I’ve worked in the area of relationship violence for a while, beginning with my first year in college.  At first, I got involved with rape crisis because I was lonely, away from home for school, and thought that the girls in National Organization for Women, a club associated with the rape crisis facilitators’ group, were cool and might make good friends.  I was a pretty vanilla kid from nowhere Ohio, and they were (it appeared to me) cosmopolitan, hip, interesting women whose innate coolness might with some luck rub off on me.  My selfish motives led me into a career where I actually found value, deep friendships, meaning, and excitement, as well as a developing understanding that there are many ways human beings like to hurt one another, as well as diverse and incredible ways they find to survive and discover beauty in the ugliness of living.  It led me back to church, and it dragged me to my utter surprise into recognizing a call to ministry.  Now, that’s gotta be redemption.  Out of my selfishness and deep loneliness, my lack of self-identity and confidence, God made a way for me to live with meaning.  

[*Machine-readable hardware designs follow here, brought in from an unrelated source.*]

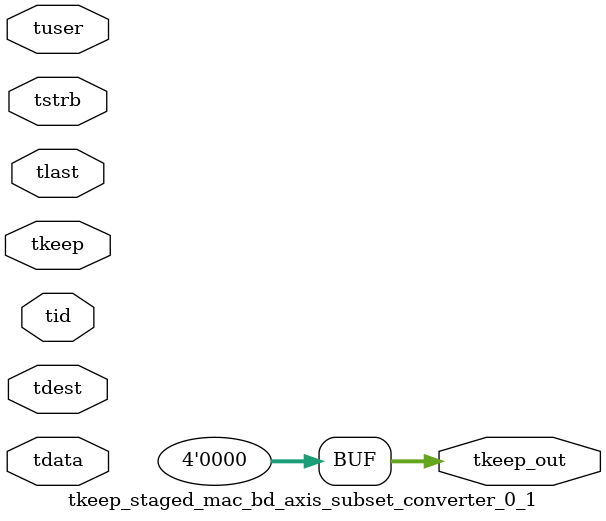
<source format=v>


`timescale 1ps/1ps

module tkeep_staged_mac_bd_axis_subset_converter_0_1 #
(
parameter C_S_AXIS_TDATA_WIDTH = 32,
parameter C_S_AXIS_TUSER_WIDTH = 0,
parameter C_S_AXIS_TID_WIDTH   = 0,
parameter C_S_AXIS_TDEST_WIDTH = 0,
parameter C_M_AXIS_TDATA_WIDTH = 32
)
(
input  [(C_S_AXIS_TDATA_WIDTH == 0 ? 1 : C_S_AXIS_TDATA_WIDTH)-1:0     ] tdata,
input  [(C_S_AXIS_TUSER_WIDTH == 0 ? 1 : C_S_AXIS_TUSER_WIDTH)-1:0     ] tuser,
input  [(C_S_AXIS_TID_WIDTH   == 0 ? 1 : C_S_AXIS_TID_WIDTH)-1:0       ] tid,
input  [(C_S_AXIS_TDEST_WIDTH == 0 ? 1 : C_S_AXIS_TDEST_WIDTH)-1:0     ] tdest,
input  [(C_S_AXIS_TDATA_WIDTH/8)-1:0 ] tkeep,
input  [(C_S_AXIS_TDATA_WIDTH/8)-1:0 ] tstrb,
input                                                                    tlast,
output [(C_M_AXIS_TDATA_WIDTH/8)-1:0 ] tkeep_out
);

assign tkeep_out = {1'b0};

endmodule


</source>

Further yet, out of the times when I’ve strayed away from the way, making terribly destructive personal choices or making apparently good decisions out of intensely selfish motivations or striving to enforce my own fickle will on mapping the direction of that path, God’s still somehow been able to bring me back.  Not always to the same place I would have been before, but somewhere for my good.  Like Tim Gunn says, God “makes it work.”  This gives me hope for the people in my life who make me want, even need, to believe in hell, in a place where the baddies suffer.  If God’s looking out for this vanilla girl with no apparent magically special characteristics or goals, watching what I’m doing and paying enough attention that I’m getting guided and helped along my stumbling way, then I absolutely have to believe that the same God’s got an eye on the ones who are doing serious damage to themselves and others even beyond what I’ve been capable of so far.  Gotta believe it.  Which means they’re getting second and third chances, too.  I hope it’s true.  I think it must be.  It seems as though our motivations don’t really matter much to God… just that we’re human and somehow mysteriously special.  And that, friends, is salvation.